Ernest Mancoba at Home
Inga Somdyala
Reflections on belonging in dialogue with Bridget Thompson’s documentary film Ernest Mancoba at Home (1994), which follows the artist's brief return to South Africa in 1994 after almost six decades' absence.
Ernest Mancoba has never felt so vivid to me as he does in film. The moving image collapses all my separate points of reference into something textured; history feels nearer, tactile.
Before having seen Ernest Mancoba at Home, the photograph of the artist I would return to most readily was a 1994 portrait of him in a light-coloured blazer, scarf, and black beret, backgrounded by an oak tree in Cape Town’s Company’s Garden. The clear winter sun is dappled by oak leaves, landing softly on his bust.
I look at it and think: having struggled to establish himself as a human being – and an artist – in the years prior to the formal institution of apartheid, how does the sudden political “happy ending” of a newly democratic South Africa affect his experience of returning to his native country as a French citizen? I wonder if his eyes reveal relief, or betray discomfort.
In the film, Mancoba’s expression is distant when he searches for a phrase that approximates this “unspeakable” experience, expressed in the work. The decisive pauses in Mancoba's speech recall a fundamental painting approach he later described as marks made with the “lightest means possible”. That is, an approach reduced to essential gestures landing sparsely on the surface.
Making quick, successive marks on a blank canvas, Mancoba speaks about drawing his palette from the colours of the rainbow. When he says this, I think about Mancoba’s lifetime in parallel with the genealogy of South Africa’s flag – from 1904 through to this Rainbow Nation moment in 1994.
I’m especially drawn to this transitional moment in South Africa’s history, which is distilled in Mancoba's being honoured in a public institution just months after the first democratic elections, when Jane Gool Tabata delivers an elliptical umntu ngumntu ngabantu from Mancoba’s acceptance speech. The university hall erupts in applause. I understand this as a moment of full-blown Rainbow Nation euphoria.

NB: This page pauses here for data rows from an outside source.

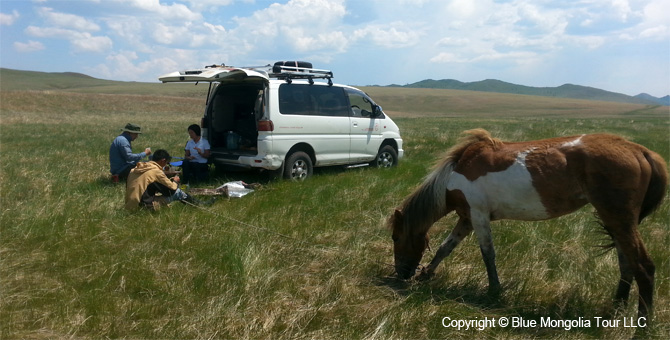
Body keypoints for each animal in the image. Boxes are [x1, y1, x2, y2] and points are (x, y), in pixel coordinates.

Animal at [392, 129, 668, 318]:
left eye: (395, 237)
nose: (401, 275)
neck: (456, 172)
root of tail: (639, 150)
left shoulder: (478, 216)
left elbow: (487, 254)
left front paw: (494, 291)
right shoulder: (467, 218)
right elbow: (445, 248)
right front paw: (427, 273)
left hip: (619, 219)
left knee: (643, 267)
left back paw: (642, 325)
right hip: (617, 221)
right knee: (627, 265)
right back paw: (615, 309)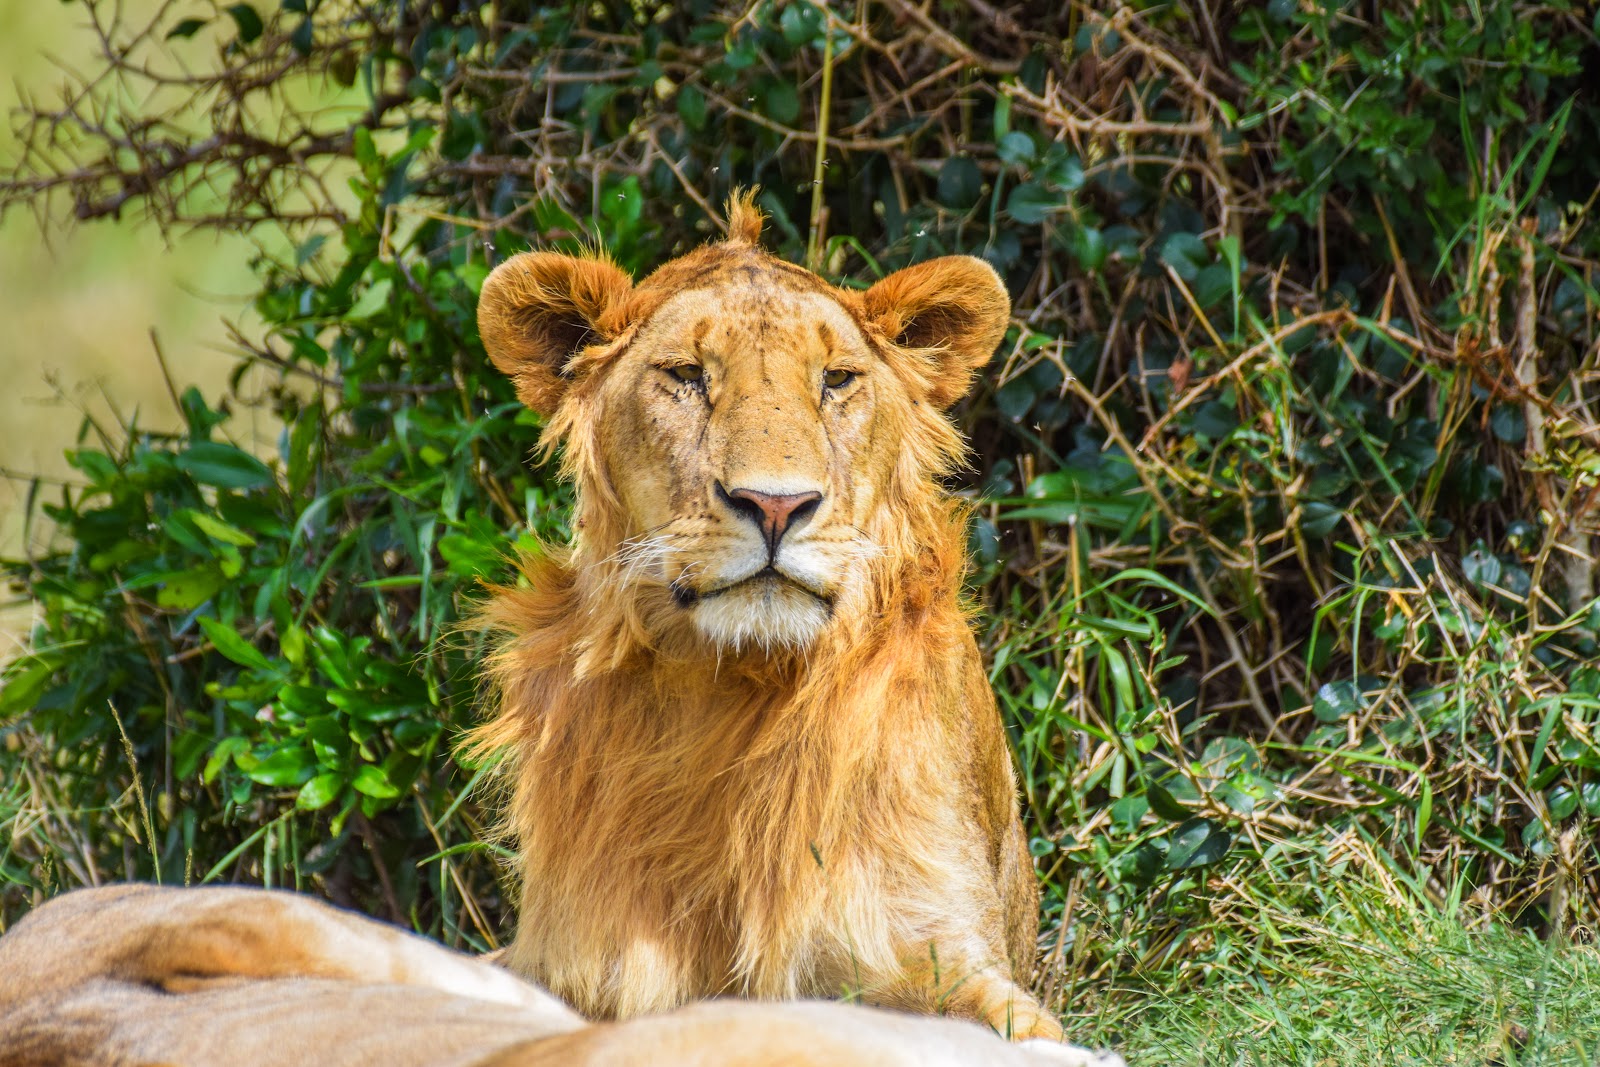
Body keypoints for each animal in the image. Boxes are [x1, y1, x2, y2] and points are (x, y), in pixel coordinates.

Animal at [469, 192, 1062, 1040]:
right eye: (687, 377)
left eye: (837, 380)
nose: (777, 505)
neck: (737, 688)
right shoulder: (573, 966)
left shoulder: (942, 951)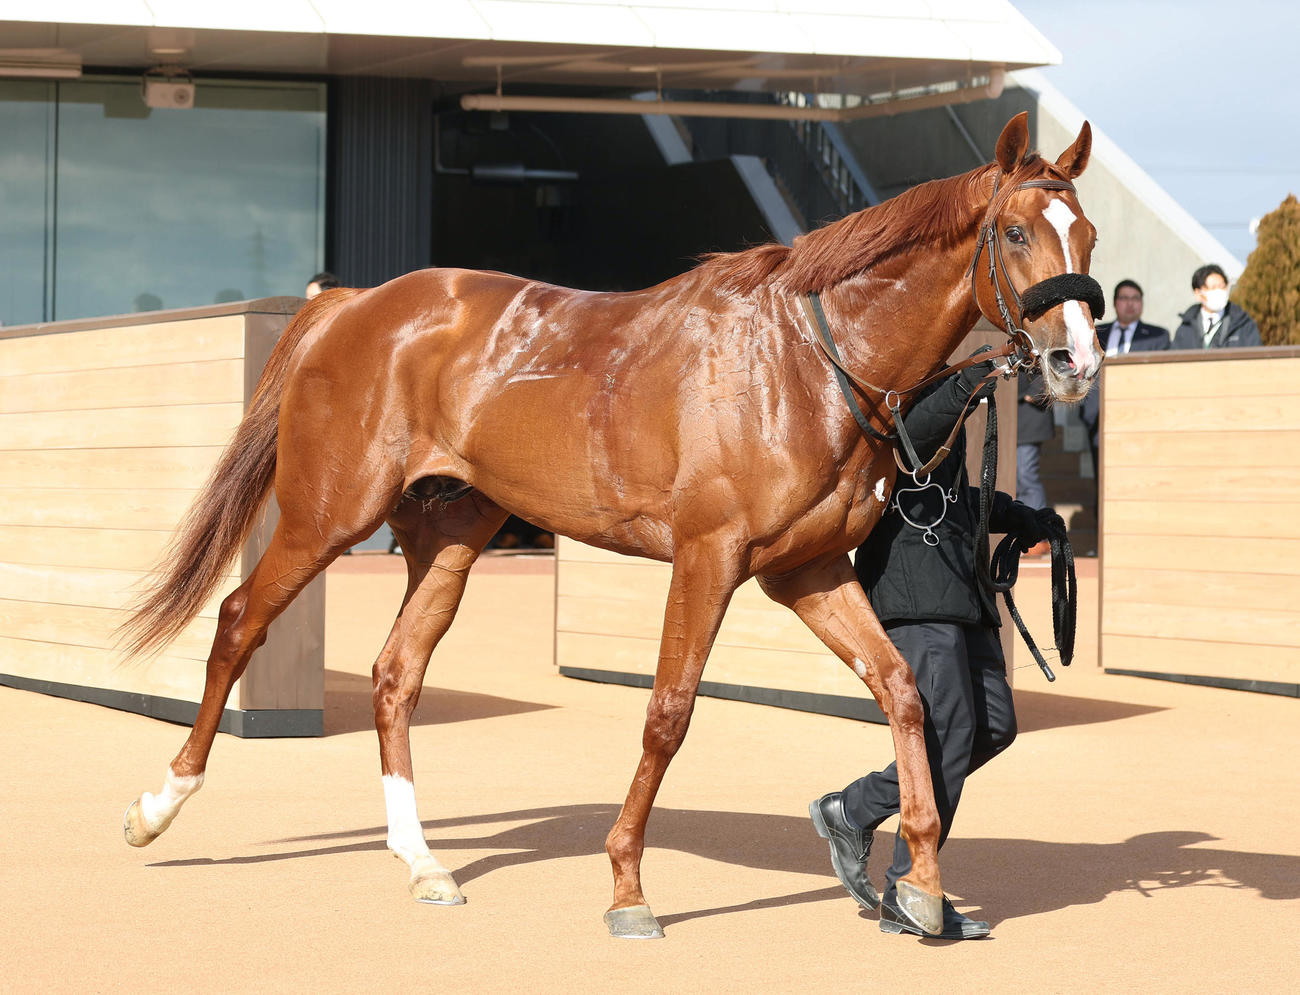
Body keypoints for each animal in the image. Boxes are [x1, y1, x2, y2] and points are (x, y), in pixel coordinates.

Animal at [120, 112, 1102, 939]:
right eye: (1018, 232)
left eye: (1086, 234)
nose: (1076, 361)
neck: (804, 361)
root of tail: (355, 303)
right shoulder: (708, 558)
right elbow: (668, 713)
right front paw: (628, 886)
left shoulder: (807, 571)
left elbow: (902, 691)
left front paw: (923, 883)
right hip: (328, 513)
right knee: (239, 620)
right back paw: (159, 805)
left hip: (450, 535)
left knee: (396, 674)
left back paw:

I later recall James Baldwin’s remark: “In the heart of that confusion he encounters here is that which he came so blindly seeking: the terms on which he is related to his country, and to the world.” 'Here' is generally exile, but for Baldwin too, specifically, it was Paris. I wonder if one ever fully reconciles with home after making home all over again in exile.
I’m curious about that complicated relationship with belonging – in exile, in return. I see something generative in thinking about Mancoba’s return 'home' to South Africa as a French citizen.
There’s more to be said on exiled artists, their work, and their own words – some of which I’ve been exploring. I write as I dig, trying to bring those histories into the present, to speak through them and alongside them, to talk about my own experiences and work.
I’m driven by a sense of a distant cultural heritage that must be claimed, reckoned with, worked through, made present, placed on the lip.
Mancoba’s work feels urgent to me now. He was searching for ancestry, and I share that curiosity about origins. In the film, he also mentions his “dual-faith” upbringing – Christian and traditional Nguni spiritual practices coexisting. This is the “threshing floor of faith” that Santu Mofokeng also wrote about, and which speaks to my own experience.
I am inspired by the film to further explore ways of talking about this experience as something shared but deeply personal, and historically relevant to contemporary black life.